The second statement reveals to me why the period of hibernation takes so long. We do not stand in front of a tree, shouting, “Grow, damn you, grow!” and we recognize the futility of wishing a broken foot to heal in a day. But in myself and in so many of my friends I’ve encountered an unwillingness to acknowledge that even having sloughed off an old level of consciousness, it takes a long time to grow a new one.
It could be argued that my own railing against the culture exhibits the same blindness to process as that of a person yelling at a broken foot: the culture is broken, and shouting ain’t gonna fix it. But there are two differences.
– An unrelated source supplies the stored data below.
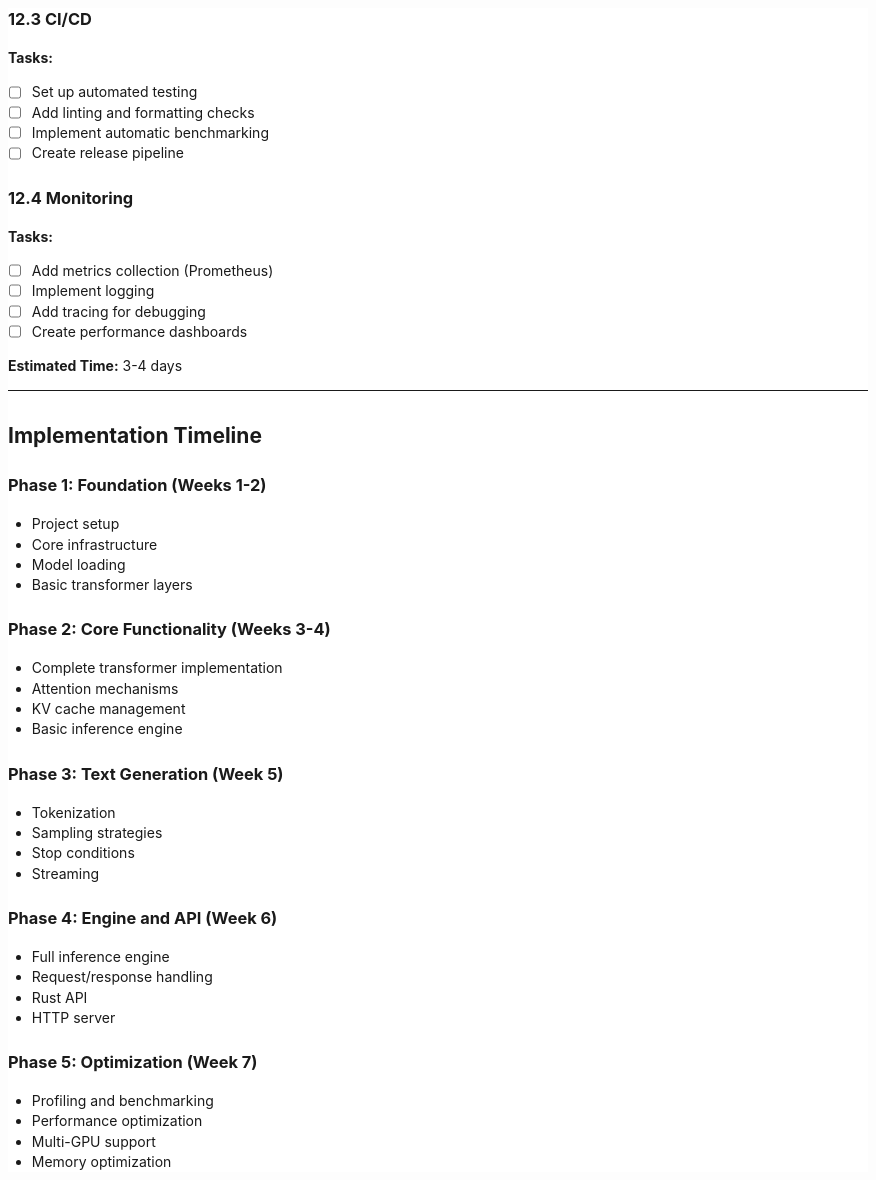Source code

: ### 12.3 CI/CD

**Tasks:**
- [ ] Set up automated testing
- [ ] Add linting and formatting checks
- [ ] Implement automatic benchmarking
- [ ] Create release pipeline

### 12.4 Monitoring

**Tasks:**
- [ ] Add metrics collection (Prometheus)
- [ ] Implement logging
- [ ] Add tracing for debugging
- [ ] Create performance dashboards

**Estimated Time:** 3-4 days

---

## Implementation Timeline

### Phase 1: Foundation (Weeks 1-2)
- Project setup
- Core infrastructure
- Model loading
- Basic transformer layers

### Phase 2: Core Functionality (Weeks 3-4)
- Complete transformer implementation
- Attention mechanisms
- KV cache management
- Basic inference engine

### Phase 3: Text Generation (Week 5)
- Tokenization
- Sampling strategies
- Stop conditions
- Streaming

### Phase 4: Engine and API (Week 6)
- Full inference engine
- Request/response handling
- Rust API
- HTTP server

### Phase 5: Optimization (Week 7)
- Profiling and benchmarking
- Performance optimization
- Multi-GPU support
- Memory optimization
The first is that if a person continues to pretend against all evidence that his foot is not broken, he may re-break it, as I did high jumping. Had I allowed my foot to heal through the fall during my last year jumping, I could have jumped in the spring. I may even have fulfilled my potential as a jumper. I will never know. It might have been appropriate for my coach just that once to yell at me. Not at my foot, but at me for not listening to my foot.
The second difference is that there is a distinction to be made between shouting from frustration, and shouting because a house is being destroyed and no one is paying attention. Another way to say this is that given enough time—perhaps ten thousand years—even my father could probably heal, but what about the people whose souls he murders in the meantime? And what about the secondary damage caused by those whose own destructiveness had its genesis in the violence he did to them: my siblings, for example, when they pass on damage to their children. In contrast to the Buddhists on the panel who blew the question about compassion, my loyalty lies with the innocent, and I need to do whatever I can to stop the damage.
It’s a fine line to walk, that of waiting for the arrival of understanding—for kairos—and the need for action. I am active now. In my twenties I was not. I believe my present level of energy is a result of having fallen deeply into my lethargy then. Had there been no time of sleep, there could not now be this time of awakening, but instead I would still be as I was before, turning most of my energy inward to maintain the imprisonment of my own emotions.
I need to now step away from much of what I’ve just been saying. To believe for a moment that what I was doing in Nevada and after constituted “lazing about,” or “inaction,” makes plain another form of silencing, once again of the unseen. Hidden here is the absurd presumption that to flip burgers or repair televisions is more important and difficult than to shake off the effects of a coercive upbringing and education, and insofar as possible to vomit out the internalized voices of a coercive and deeply violent culture. This is but one more way we value production over life.